The Moche culture (also known as the Mochica culture) flourished in northern Peru from c. 100 AD to 700 AD. Their capital was near modern-day Moche (Trujillo, Peru). They were contemporaries with the Nazca culture (located further down the coast), and thanks to their conquest of surrounding territories, the Moche culture was able to accumulate enough power and wealth to establish itself as one of the most important and unique of early-Andean cultures. The Moche weren’t organized as a state or monolithic empire, but more like a group of individual, autonomous polities that shared a common culture.
The Moche culture got its name from its capital city – Moche – which covered an area of 300 hectares at the foot of the Cerro Blanco mountain. There, archaeologists found workshop buildings, storehouses, plazas, urban housing, and impressive monumental structures. The pyramid-like structures are Huaca del Sol and Huaca de la Luna that stands 500 meters apart.

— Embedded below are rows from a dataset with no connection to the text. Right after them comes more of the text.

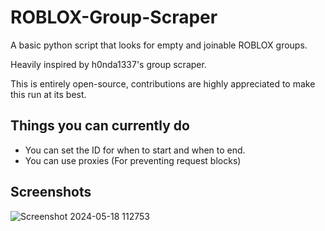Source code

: # ROBLOX-Group-Scraper

A basic python script that looks for empty and joinable ROBLOX groups.

Heavily inspired by h0nda1337's group scraper.

This is entirely open-source, contributions are highly appreciated to make this run at its best.

## Things you can currently do

- You can set the ID for when to start and when to end.
- You can use proxies (For preventing request blocks)

## Screenshots
![Screenshot 2024-05-18 112753](https://github.com/ymuuuun/ROBLOX-Group-Scraper/assets/170196194/424f554d-1ef0-4878-b2a6-e94783169929)

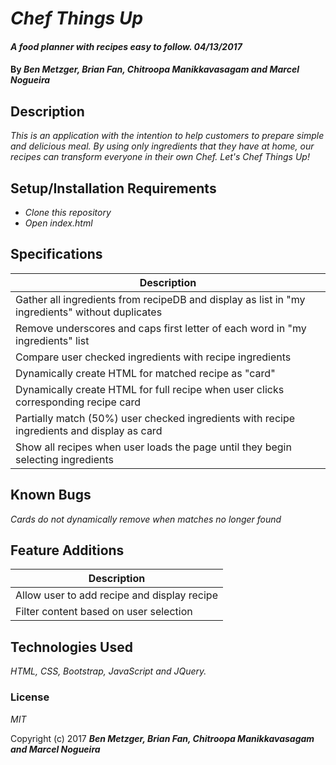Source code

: <!-- template tricks:
-to change pairs to .pairs, "mv pairs .pairs"
-to delete the .git, "rm -rf .git"  -->


# _Chef Things Up_

#### _A food planner with recipes easy to follow. 04/13/2017_

#### By _**Ben Metzger, Brian Fan, Chitroopa Manikkavasagam and Marcel Nogueira**_

## Description

_This is an application with the intention to help customers to prepare simple and delicious meal. By using only ingredients that they have at home, our recipes can transform everyone in their own Chef. Let's Chef Things Up!_

## Setup/Installation Requirements

* _Clone this repository_
* _Open index.html_


## Specifications
| Description |
|-------------|
| Gather all ingredients from recipeDB and display as list in "my ingredients" without duplicates |
| Remove underscores and caps first letter of each word in "my ingredients" list |
| Compare user checked ingredients with recipe ingredients |
| Dynamically create HTML for matched recipe as "card" |
| Dynamically create HTML for full recipe when user clicks corresponding recipe card |
| Partially match (50%) user checked ingredients with recipe ingredients and display as card |
| Show all recipes when user loads the page until they begin selecting ingredients |

## Known Bugs

_Cards do not dynamically remove when matches no longer found_

## Feature Additions
| Description |
|-------------|
| Allow user to add recipe and display recipe|
| Filter content based on user selection|


## Technologies Used

_HTML, CSS, Bootstrap, JavaScript and JQuery._

### License

  *MIT*

Copyright (c) 2017 **_Ben Metzger, Brian Fan, Chitroopa Manikkavasagam and Marcel Nogueira_**
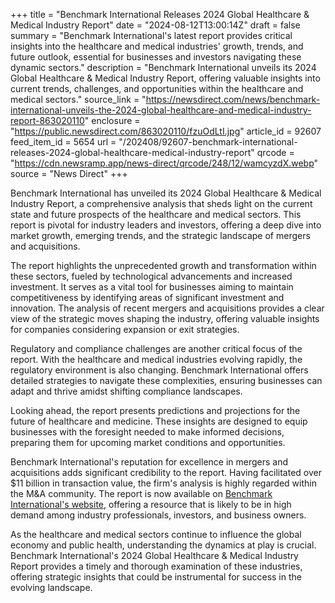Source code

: +++
title = "Benchmark International Releases 2024 Global Healthcare & Medical Industry Report"
date = "2024-08-12T13:00:14Z"
draft = false
summary = "Benchmark International's latest report provides critical insights into the healthcare and medical industries' growth, trends, and future outlook, essential for businesses and investors navigating these dynamic sectors."
description = "Benchmark International unveils its 2024 Global Healthcare & Medical Industry Report, offering valuable insights into current trends, challenges, and opportunities within the healthcare and medical sectors."
source_link = "https://newsdirect.com/news/benchmark-international-unveils-the-2024-global-healthcare-and-medical-industry-report-863020110"
enclosure = "https://public.newsdirect.com/863020110/fzuOdLtI.jpg"
article_id = 92607
feed_item_id = 5654
url = "/202408/92607-benchmark-international-releases-2024-global-healthcare-medical-industry-report"
qrcode = "https://cdn.newsramp.app/news-direct/qrcode/248/12/wamcyzdX.webp"
source = "News Direct"
+++

<p>Benchmark International has unveiled its 2024 Global Healthcare & Medical Industry Report, a comprehensive analysis that sheds light on the current state and future prospects of the healthcare and medical sectors. This report is pivotal for industry leaders and investors, offering a deep dive into market growth, emerging trends, and the strategic landscape of mergers and acquisitions.</p><p>The report highlights the unprecedented growth and transformation within these sectors, fueled by technological advancements and increased investment. It serves as a vital tool for businesses aiming to maintain competitiveness by identifying areas of significant investment and innovation. The analysis of recent mergers and acquisitions provides a clear view of the strategic moves shaping the industry, offering valuable insights for companies considering expansion or exit strategies.</p><p>Regulatory and compliance challenges are another critical focus of the report. With the healthcare and medical industries evolving rapidly, the regulatory environment is also changing. Benchmark International offers detailed strategies to navigate these complexities, ensuring businesses can adapt and thrive amidst shifting compliance landscapes.</p><p>Looking ahead, the report presents predictions and projections for the future of healthcare and medicine. These insights are designed to equip businesses with the foresight needed to make informed decisions, preparing them for upcoming market conditions and opportunities.</p><p>Benchmark International's reputation for excellence in mergers and acquisitions adds significant credibility to the report. Having facilitated over $11 billion in transaction value, the firm's analysis is highly regarded within the M&A community. The report is now available on <a href='https://www.benchmarkcorporate.com' rel='nofollow' target='_blank'>Benchmark International's website</a>, offering a resource that is likely to be in high demand among industry professionals, investors, and business owners.</p><p>As the healthcare and medical sectors continue to influence the global economy and public health, understanding the dynamics at play is crucial. Benchmark International's 2024 Global Healthcare & Medical Industry Report provides a timely and thorough examination of these industries, offering strategic insights that could be instrumental for success in the evolving landscape.</p>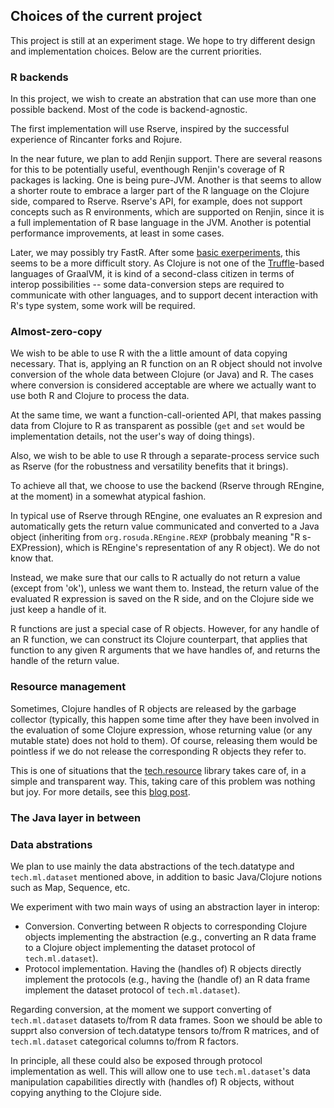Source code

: 
## Choices of the current project

This project is still at an experiment stage. We hope to try different design and implementation choices. Below are the current priorities.

### R backends

In this project, we wish to create an abstration that can use more than one possible backend. Most of the code is backend-agnostic.

The first implementation will use Rserve, inspired by the successful experience of Rincanter forks and Rojure. 

In the near future, we plan to add Renjin support. There are several reasons for this to be potentially useful, eventhough Renjin's coverage of R packages is lacking. One is being pure-JVM. Another is that seems to allow a shorter route to embrace a larger part of the R language on the Clojure side, compared to Rserve. Rserve's API, for example, does not support concepts such as R environments, which are supported on Renjin, since it is a full implementation of R base language in the JVM. Another is potential performance improvements, at least in some cases.

Later, we may possibly try FastR. After some [basic exerperiments](https://github.com/scicloj/fastr-examples), this seems to be a more difficult story. As Clojure is not one of the [Truffle](https://github.com/oracle/graal/tree/master/truffle)-based languages of GraalVM, it is kind of a second-class citizen in terms of interop possibilities -- some data-conversion steps are required to communicate with other languages, and to support decent interaction with R's type system, some work will be required.

### Almost-zero-copy

We wish to be able to use R with the a little amount of data copying necessary. That is, applying an R function on an R object should not involve conversion of the whole data between Clojure (or Java) and R. The cases where conversion is considered acceptable are where we actually want to use both R and Clojure to process the data.

At the same time, we want a function-call-oriented API, that makes passing data from Clojure to R as transparent as possible (`get` and `set` would be implementation details, not the user's way of doing things).

Also, we wish to be able to use R through a separate-process service such as Rserve (for the robustness and versatility benefits that it brings).

To achieve all that, we choose to use the backend (Rserve through REngine, at the moment) in a somewhat atypical fashion.

In typical use of Rserve through REngine, one evaluates an R expresion and automatically gets the return value communicated and converted to a Java object (inheriting from `org.rosuda.REngine.REXP` (probbaly meaning "R s-EXPression), which is REngine's representation of any R object). We do not know that.

Instead, we make sure that our calls to R actually do not return a value (except from 'ok'), unless we want them to. Instead, the return value of the evaluated R expression is saved on the R side, and on the Clojure side we just keep a handle of it.

R functions are just a special case of R objects. However, for any handle of an R function, we can construct its Clojure counterpart, that applies that function to any given R arguments that we have handles of, and returns the handle of the return value.

### Resource management

Sometimes, Clojure handles of R objects are released by the garbage collector (typically, this happen some time after they have been involved in the evaluation of some Clojure expression, whose returning value (or any mutable state) does not hold to them). Of course, releasing them would be pointless if we do not release the corresponding R objects they refer to.

This is one of situations that the [tech.resource](LINK) library takes care of, in a simple and transparent way. This, taking care of this problem was nothing but joy. For more details, see this [blog post](http://techascent.com/blog/generalized-resource-management.html).

### The Java layer in between

### Data abstrations

We plan to use mainly the data abstractions of the tech.datatype and `tech.ml.dataset` mentioned above, in addition to basic Java/Clojure notions such as Map, Sequence, etc.

We experiment with two main ways of using an abstraction layer in interop:
* Conversion. Converting between R objects to corresponding Clojure objects implementing the abstraction (e.g., converting an R data frame to a Clojure object implementing the dataset protocol of `tech.ml.dataset`).
* Protocol implementation. Having the (handles of) R objects directly implement the protocols (e.g., having the (handle of) an R data frame implement the dataset protocol of `tech.ml.dataset`).

Regarding conversion, at the moment we support converting of `tech.ml.dataset` datasets to/from R data frames. Soon we should be able to supprt also conversion of tech.datatype tensors to/from R matrices, and of `tech.ml.dataset` categorical columns to/from R factors.

In principle, all these could also be exposed through protocol implementation as well. This will allow one to use `tech.ml.dataset`'s data manipulation capabilities directly with (handles of) R objects, without copying anything to the Clojure side.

Huaca del Sol was constructed with more than 140 million adobe bricks, each stamped with the mark of their maker. Huaca de la Luna was built with about 50 million bricks, has three tiers, and was decorated with friezes that portray Moche rituals and mythology. Both pyramids were built c. 450 CE and were used to perform ceremonies and rituals.
The Art of Moche Civilization
As seen in the architecture and rich iconography of Moche culture that survives today, the Moche had a keen sense for aesthetics and expressed themselves in art. Their metalwork, ceramics, and vibrant and naturalistic murals are among the most highly appreciated in the Americas. Many examples of their art have been recovered from preserved burial sites, such as Huaca Cao Viejo, José de Moro, and Sipán.
The Moche were excellent metalworkers and skilled potters, while the findings also include exquisite textiles, jewelry, headdresses, drinking vessels, copper bowls, and tumi knives.
As for artistic depictions on their metal objects, pottery decoration, friezes, and wall paintings, they include anthropomorphic figures (such as fanged felines), humans, owls, frogs, snakes, crabs, and fish. Also, they depicted armored warriors, shamans, warfare, rituals, Bird and Warrior Priests, and deities.
Economy, Politics, and Religion
The Moche had well-codified ritual processes and a powerful elite. Their economy relied on large centers that produced a wide range of goods that were sold to agrarian villages which, in turn, produced cultivated crops. They were able to control water with their extensive network of canals, which allowed farmers to grow beans, chili peppers, guavas, avocados, squash, and corn. They also fished, hunted animals and plans, and domesticated ducks, guinea pigs, and llamas. The Moche didn’t have a written record, so their daily lives and ritual contexts are known from detailed studies of excavated ceramics as well as mural and sculptural art.
The Moche religion was influenced by the early Chavin culture and final stages of the Chimú culture. The creator deity was Al Paec, and Si was their moon goddess. In Moche art, Al Paec is typically depicted with snake earrings, a jaguar headdress, and ferocious fangs. It was thought that Al Paec dwells in the high mountains, and the Moche offered human sacrifices (especially war prisoners) to appease him.
The moon goddess, Si, was considered the supreme deity that controlled the storms and seasons. The moon was considered more powerful than the sun because it could be seen both during the day and at night.
There is no evidence of foreign invasion, so it is believed that environmental changes brought the demise of the Moche culture. Studies reveal climatic events between 536 AD and 594 AD, probably an occurrence of El Niño that resulted in thirty years of rain and flooding followed by thirty years of drought.